The Washington Post: HealthCare.gov Contractor Had High Confidence But Low Success
At 9 a.m. on Aug. 22, a team of federal health officials sat down in a Baltimore conference room with at least a dozen employees of CGI Federal, the company with the main contract to build the online federal health insurance marketplace. For six weeks, the federal officials overseeing the project had become increasingly worried that CGI was missing deadlines, understaffing the work and overstating its progress. ... A final "pre-flight checklist" before the Web site’s Oct. 1 opening, compiled a week before by CMS, shows that 41 of 91 separate functions that CGI was responsible for finishing by the launch were still not working (Goldstein and Eilperin, 11/23).

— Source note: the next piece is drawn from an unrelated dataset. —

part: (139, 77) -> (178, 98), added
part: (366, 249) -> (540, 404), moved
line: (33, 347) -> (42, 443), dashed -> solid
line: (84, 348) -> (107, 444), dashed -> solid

The Associated Press/Washington Post: Obama Officials Upbeat About Health Site Fixes
There won't be a magic moment, but the Obama administration's much-maligned health insurance website should be able to weather an expected year-end crush of customers, officials asserted Friday. A combination of software fixes, design changes, added hardware and newly announced wiggle room should provide the right combination to finally deliver a workable website, White House troubleshooter Jeffrey Zients said in an upbeat assessment. Zients is a management consultant parachuted in by the White House to extricate President Barack Obama from a technology debacle that has sent his poll ratings into a nose dive (11/22).